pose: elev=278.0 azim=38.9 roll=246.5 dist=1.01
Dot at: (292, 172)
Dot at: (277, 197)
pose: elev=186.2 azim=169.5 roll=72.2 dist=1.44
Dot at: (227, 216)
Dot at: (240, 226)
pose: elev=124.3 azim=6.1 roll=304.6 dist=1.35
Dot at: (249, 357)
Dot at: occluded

□ □ □ □ □

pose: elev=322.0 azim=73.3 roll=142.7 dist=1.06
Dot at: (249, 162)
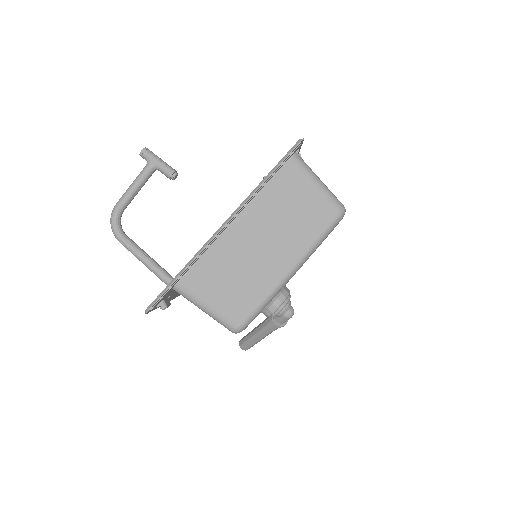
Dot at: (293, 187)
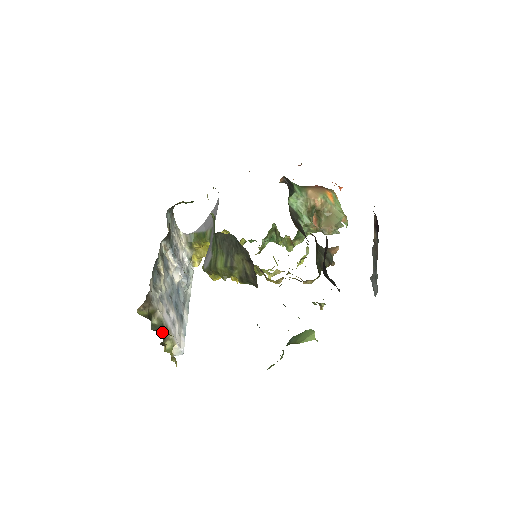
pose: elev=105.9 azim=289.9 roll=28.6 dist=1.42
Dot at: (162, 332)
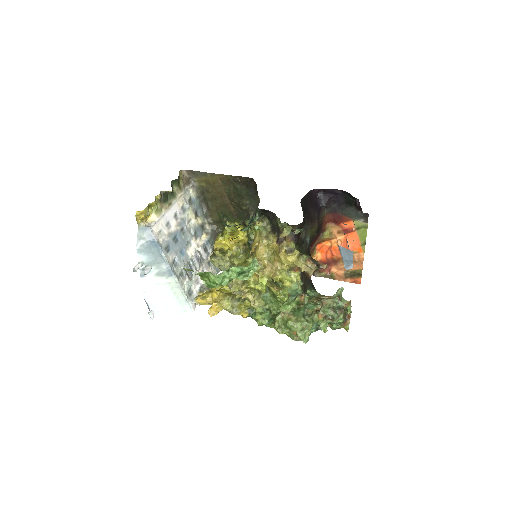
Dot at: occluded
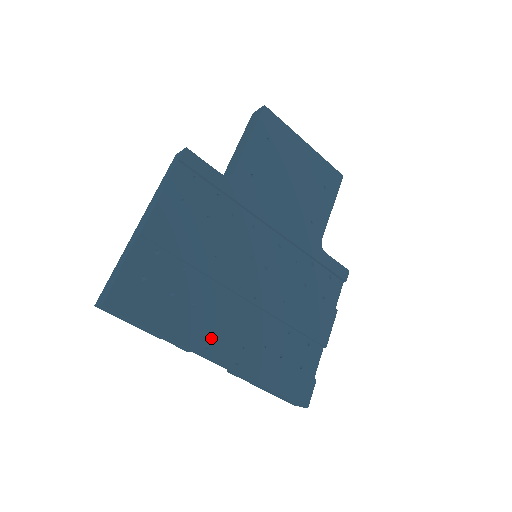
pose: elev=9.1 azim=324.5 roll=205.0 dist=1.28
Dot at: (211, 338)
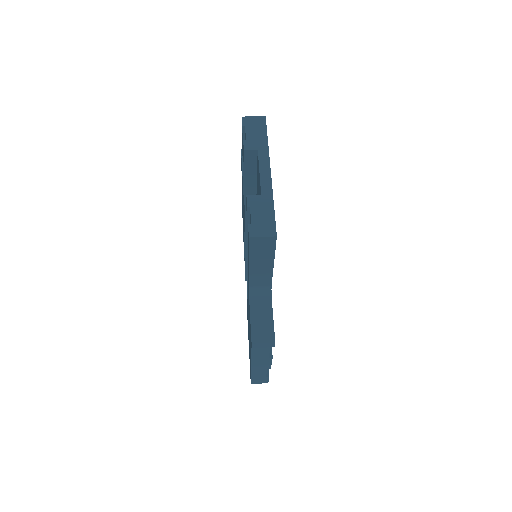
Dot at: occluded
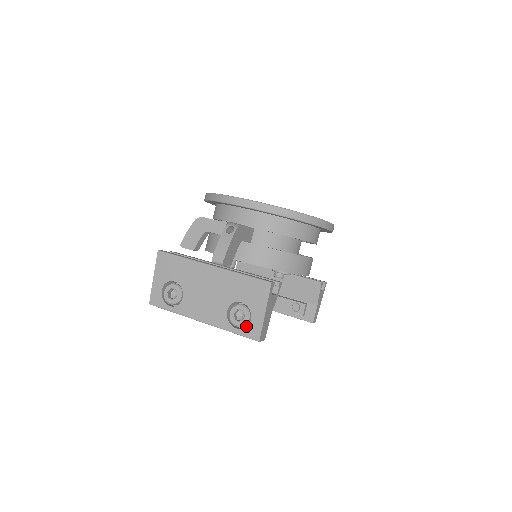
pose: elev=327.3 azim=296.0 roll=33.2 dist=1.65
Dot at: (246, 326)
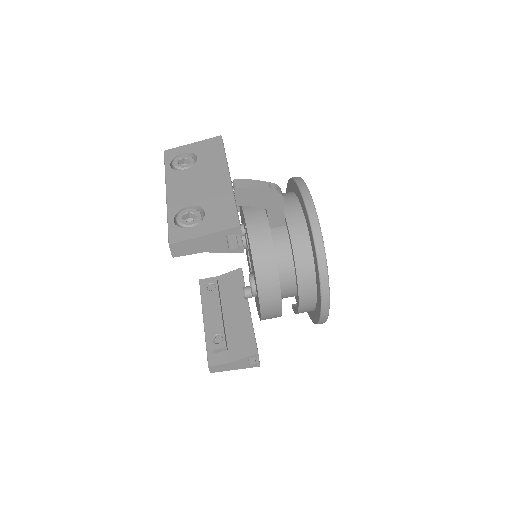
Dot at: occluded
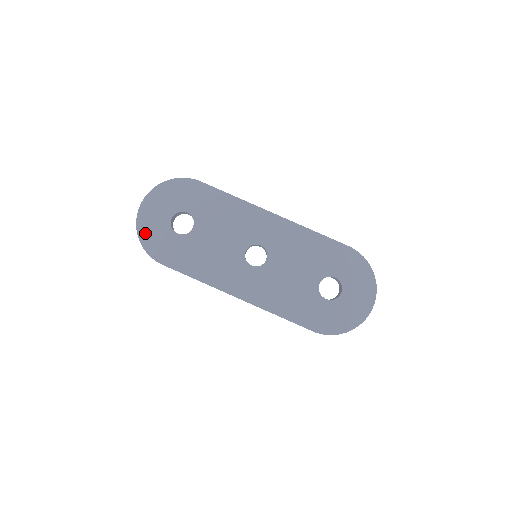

□ □ □ □ □

What you need to do:
From the entries above, pull out every line that contains the string "elev". Case counts.

Correct response:
pose: elev=278.0 azim=38.9 roll=246.5 dist=1.01
pose: elev=186.2 azim=169.5 roll=72.2 dist=1.44
pose: elev=124.3 azim=6.1 roll=304.6 dist=1.35
pose: elev=322.0 azim=73.3 roll=142.7 dist=1.06
pose: elev=105.9 azim=289.9 roll=28.6 dist=1.42
pose: elev=9.1 azim=324.5 roll=205.0 dist=1.28
pose: elev=327.3 azim=296.0 roll=33.2 dist=1.65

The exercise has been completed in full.